Xeoma can actually run fine in headless mode. They have a server mode and client mode.
Right now I've got a system running Xeoma on an arch server with over 70 cameras.
As for hardware to hopefully give you a reference point, the server has:
16 core AMD Epyc (I can't remember the exact part number now, but it's 2.8GHz with 32 threads)
64GB of RAM
and a 140 TB RAID array.
The client is just a random, and somewhat old, dell workstation.
as of right now, I don't have any motion detection going on, everything records 24/7 and last time I checked, the CPU is at about a 50% load. I can't remember the RAM usage, but I've got plenty of RAM left
the 140TB array can easily handle 40 days of footage, and every single camera is operating at at least 1920x1080 with varying frame rates. Many of the cameras are operating at higher resolutions, with 3 of them actually being 4k resolutions.
As for usability of Xeoma, I'd honestly recommend you find something else, especially if you're designing this project for a client or anyone other than yourself. I've noticed that with the number of cameras I'm running, the system is a little buggy. Sometimes the live preview of cameras just shows a green screen, but if you view the camera in fullscreen mode, it works fine. Connecting with VLC directly is fine too. Recording isn't affected either, but when your client walks in and sees a bunch of green previews, they think the whole system is down.

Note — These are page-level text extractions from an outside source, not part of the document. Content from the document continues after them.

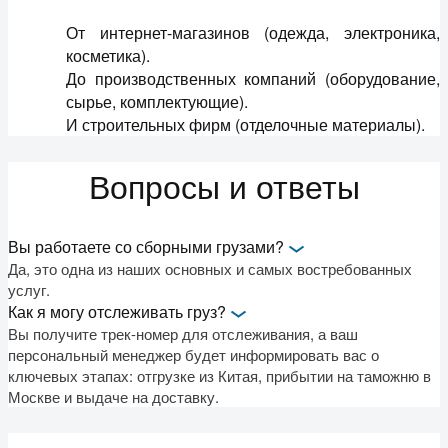
От интернет-магазинов (одежда, электроника,
косметика).
До производственных компаний (оборудование,
сырье, комплектующие).
И строительных фирм (отделочные материалы).
Вопросы и ответы
Вы работаете со сборными грузами?
Да, это одна из наших основных и самых востребованных
услуг.
Как я могу отслеживать груз?
Вы получите трек-номер для отслеживания, а ваш
персональный менеджер будет информировать вас о
ключевых этапах: отгрузке из Китая, прибытии на таможню в
Москве и выдаче на доставку.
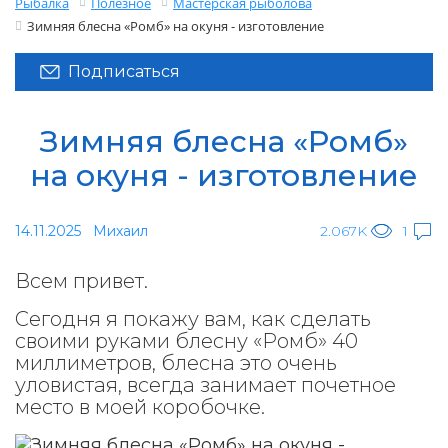
Рыбалка
Полезное
Мастерская рыболова
Зимняя блесна «Ромб» на окуня - изготовление
Подписаться
Зимняя блесна «Ромб»
на окуня - изготовление
14.11.2025
Михаил
2.067K
1
Всем привет.
Сегодня я покажу вам, как сделать
своими руками блесну «Ромб» 40
миллиметров, блесна это очень
уловистая, всегда занимает почетное
место в моей коробочке.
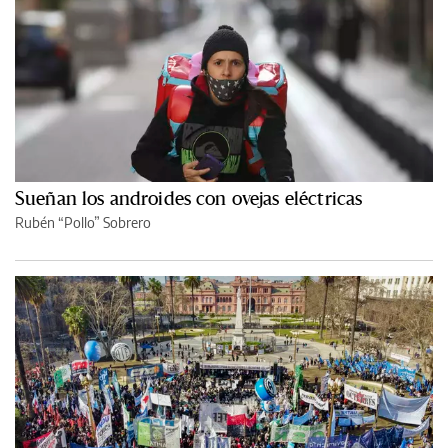
Sueñan los androides con ovejas eléctricas
Rubén “Pollo” Sobrero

The interface is a bit clunky at times, and some things are missing that you would think should just be there (especially for the price of the software). For example, in the playback for recorded footage, theres no rewind button, or skip back 15 or 30 seconds or similar button, which makes viewing footage (and quickly showing law enforcement) a hassle. The other thing is: Let's say you know something happened at 2pm on a tuesday. So you go to that camera, and select 2pm on tuesday. Now, if you need to view the same event at the same time from another camera, it won't remember what time you were on. So you have to go through the process of selecting the time all over again. When you have to show the officers someone walking through the view of 12 different cameras, that gets old really fast.

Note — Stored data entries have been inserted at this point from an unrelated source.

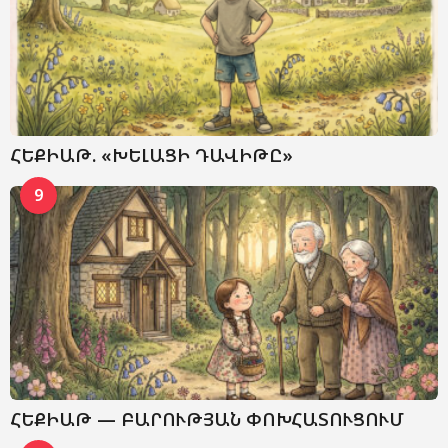
ՀԵՔԻԱԹ. «ԽԵԼԱՑԻ ԴԱՎԻԹԸ»
9
ՀԵՔԻԱԹ — ԲԱՐՈՒԹՅԱՆ ՓՈԽՀԱՏՈՒՑՈՒՄ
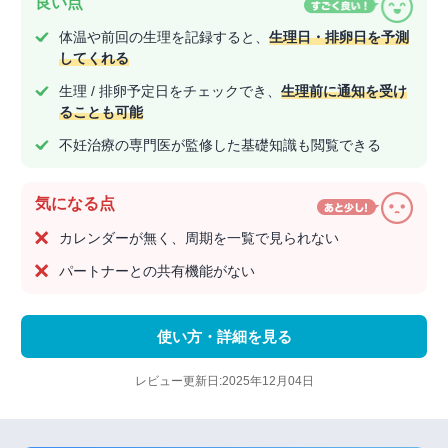
良い点
体温や前回の生理を記録すると、
生理日・排卵日を予測
してくれる
生理 / 排卵予定日をチェックでき、
生理前に通知を受け
ることも可能
不妊治療の専門医が監修した基礎知識も閲覧できる
気になる点
カレンダーが無く、周期を一覧で見られない
パートナーとの共有機能がない
使い方・詳細を見る
レビュー更新日:2025年12月04日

There's a few other issues that don't come to mind immediately, but based on my experience with it, I don't think I could recommend Xeoma to people. Now, this is just my experience, maybe Xeoma really can't handle large amounts of cameras, or maybe there's some other random thing going on.
Right now Xeoma is at least recording things (mostly, had a weird issue the other day), but I'm going to setup some VMs on my tower to test out Kerberos, Bluecherry, and Motion.